### Instrução de trabalho A
Que artigos de lei são citados no excerto do acórdão?
### Instrução de trabalho B
Reescreva o trecho do excerto do acórdão de "De acordo com" a "corresponda processo especial.", alterando "juízo" para "tribunal".
### Instrução de trabalho C
Como se traduz para inglês esta frase do excerto do acórdão: "O campo de aplicação do processo comum determina-se por exclusão de partes, aplica-se quando à pretensão deduzida em juízo não corresponda processo especial."?

### Segmento de texto
◆ ◆ ◆ ◆ ◆ ◆ ◆

3. O Autor foi proprietário do veículo de matrícula (…), Marca Jaguar Land Rover Limite.
4. A Ré, em representação do Autor, vendeu o veículo de matrícula (…), Marca Jaguar Land Rover Limite.
5. Está registada a favor de (…) a propriedade do veículo de matrícula (…), Marca Jaguar Land Rover Limite com reserva de propriedade a favor do Banco (…), S.A..

2. Direito
2.1. Se ocorre erro na forma do processo
A decisão recorrida julgou improcedente a nulidade do erro na forma do processo, em essência, por haver considerado o processo especial de prestação de contas adequado à apreciação do pedido formulado pelo A. [Na sua petição inicial, o Autor alegou que entregou uma procuração à Ré, conferindo-lhe poderes para vender os seus bens e a Ré utilizou a procuração, vendendo alguns dos seus bens. Por força do artigo 1161.º, alínea d), do Código Civil, o Autor tem o direito de exigir a prestação de contas e a Ré tem o dever de as apresentar. Assim, face à factualidade alegada na petição inicial, estão reunidos os pressupostos, previstos no artigo 941.º do Código de Processo Civil para o Autor instaurar uma ação especial de prestação de contas”, considerou-se].
A R. diverge e, em essência, argumenta que o A. pretende a divisão de património em compropriedade e não um mero apuramento de receitas obtidas e despesas realizadas e que o processo especial de divisão de coisa comum é aquele que permite a justa composição do litígio [cclºs 6 e 9].
Apreciando.
De acordo com as formas de processo previstas na lei e sua aplicação, o processo pode ser comum ou especial, aplicando-se o processo especial nos casos expressamente designados na lei e o processo comum a todos os casos a que não corresponda processo especial [artigo 546.º do CPC].
O campo de aplicação do processo comum determina-se por exclusão de partes, aplica-se quando à pretensão deduzida em juízo não corresponda processo especial.

◆ ◆ ◆ ◆ ◆ ◆ ◆

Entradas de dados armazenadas
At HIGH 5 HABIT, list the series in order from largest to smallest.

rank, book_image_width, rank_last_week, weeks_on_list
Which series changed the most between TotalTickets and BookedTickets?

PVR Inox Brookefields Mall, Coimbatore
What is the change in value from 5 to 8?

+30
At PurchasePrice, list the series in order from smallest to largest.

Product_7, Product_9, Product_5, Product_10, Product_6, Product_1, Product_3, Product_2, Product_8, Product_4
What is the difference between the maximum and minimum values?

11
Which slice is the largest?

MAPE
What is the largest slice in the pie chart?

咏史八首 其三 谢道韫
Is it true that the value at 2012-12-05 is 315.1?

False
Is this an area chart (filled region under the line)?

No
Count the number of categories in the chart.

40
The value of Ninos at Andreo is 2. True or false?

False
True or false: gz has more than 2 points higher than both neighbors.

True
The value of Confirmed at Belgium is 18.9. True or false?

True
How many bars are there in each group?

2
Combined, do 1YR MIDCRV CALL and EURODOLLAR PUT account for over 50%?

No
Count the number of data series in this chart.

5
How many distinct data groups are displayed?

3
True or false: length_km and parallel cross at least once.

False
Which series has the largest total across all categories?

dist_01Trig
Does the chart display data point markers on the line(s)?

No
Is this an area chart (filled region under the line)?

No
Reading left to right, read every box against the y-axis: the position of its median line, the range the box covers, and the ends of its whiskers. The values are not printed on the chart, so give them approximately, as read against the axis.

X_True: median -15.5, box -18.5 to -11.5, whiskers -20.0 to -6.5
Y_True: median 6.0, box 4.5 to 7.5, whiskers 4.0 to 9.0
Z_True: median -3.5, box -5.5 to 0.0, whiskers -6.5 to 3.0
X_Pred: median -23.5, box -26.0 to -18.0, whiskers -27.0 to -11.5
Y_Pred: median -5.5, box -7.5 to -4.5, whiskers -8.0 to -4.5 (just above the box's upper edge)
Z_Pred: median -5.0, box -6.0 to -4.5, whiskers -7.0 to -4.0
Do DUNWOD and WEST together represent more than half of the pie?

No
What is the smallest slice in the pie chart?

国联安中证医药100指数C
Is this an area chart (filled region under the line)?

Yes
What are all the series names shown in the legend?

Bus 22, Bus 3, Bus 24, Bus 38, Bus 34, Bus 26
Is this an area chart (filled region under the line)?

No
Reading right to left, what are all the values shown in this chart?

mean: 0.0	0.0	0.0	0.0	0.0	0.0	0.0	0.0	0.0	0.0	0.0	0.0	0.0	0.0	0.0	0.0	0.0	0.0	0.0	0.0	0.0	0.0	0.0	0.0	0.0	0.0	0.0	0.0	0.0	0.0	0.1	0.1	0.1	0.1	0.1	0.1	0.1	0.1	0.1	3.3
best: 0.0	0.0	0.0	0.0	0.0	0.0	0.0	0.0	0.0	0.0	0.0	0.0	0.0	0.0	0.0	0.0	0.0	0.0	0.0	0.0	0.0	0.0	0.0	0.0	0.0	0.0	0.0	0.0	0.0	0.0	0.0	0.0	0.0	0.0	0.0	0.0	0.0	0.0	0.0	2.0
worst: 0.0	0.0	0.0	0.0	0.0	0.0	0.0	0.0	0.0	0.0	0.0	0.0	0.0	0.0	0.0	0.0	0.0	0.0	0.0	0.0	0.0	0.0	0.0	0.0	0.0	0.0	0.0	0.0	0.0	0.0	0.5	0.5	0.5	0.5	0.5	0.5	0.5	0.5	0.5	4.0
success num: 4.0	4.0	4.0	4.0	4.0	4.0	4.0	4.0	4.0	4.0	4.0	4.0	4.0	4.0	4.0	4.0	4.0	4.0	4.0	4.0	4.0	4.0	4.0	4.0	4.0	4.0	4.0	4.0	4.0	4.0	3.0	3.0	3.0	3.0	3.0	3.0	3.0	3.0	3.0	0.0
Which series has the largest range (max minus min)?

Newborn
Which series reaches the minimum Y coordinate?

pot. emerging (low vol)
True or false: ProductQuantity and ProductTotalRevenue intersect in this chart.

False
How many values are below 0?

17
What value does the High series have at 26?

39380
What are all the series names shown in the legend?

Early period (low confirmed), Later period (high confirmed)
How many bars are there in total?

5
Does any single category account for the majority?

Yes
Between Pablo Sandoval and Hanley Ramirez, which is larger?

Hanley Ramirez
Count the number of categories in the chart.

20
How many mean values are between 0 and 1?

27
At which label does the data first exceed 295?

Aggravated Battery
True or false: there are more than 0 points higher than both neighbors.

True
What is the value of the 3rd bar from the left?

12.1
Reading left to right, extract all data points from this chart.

◆ ◆ ◆ ◆ ◆ ◆ ◆

### Espaço de resposta A
- Artigo 1161.º, alínea d), do Código Civil
- Artigo 941.º do Código de Processo Civil
- Artigo 546.º do CPC

### Espaço de resposta B
De acordo com as formas de processo previstas na lei e sua aplicação, o processo pode ser comum ou especial, aplicando-se o processo especial nos casos expressamente designados na lei e o processo comum a todos os casos a que não corresponda processo especial [artigo 546.º do CPC].
O campo de aplicação do processo comum determina-se por exclusão de partes, aplica-se quando à pretensão deduzida em tribunal não corresponda processo especial.

### Espaço de resposta C
The scope of application of the common procedure is determined by elimination: it applies when no special procedure corresponds to the claim brought before the court.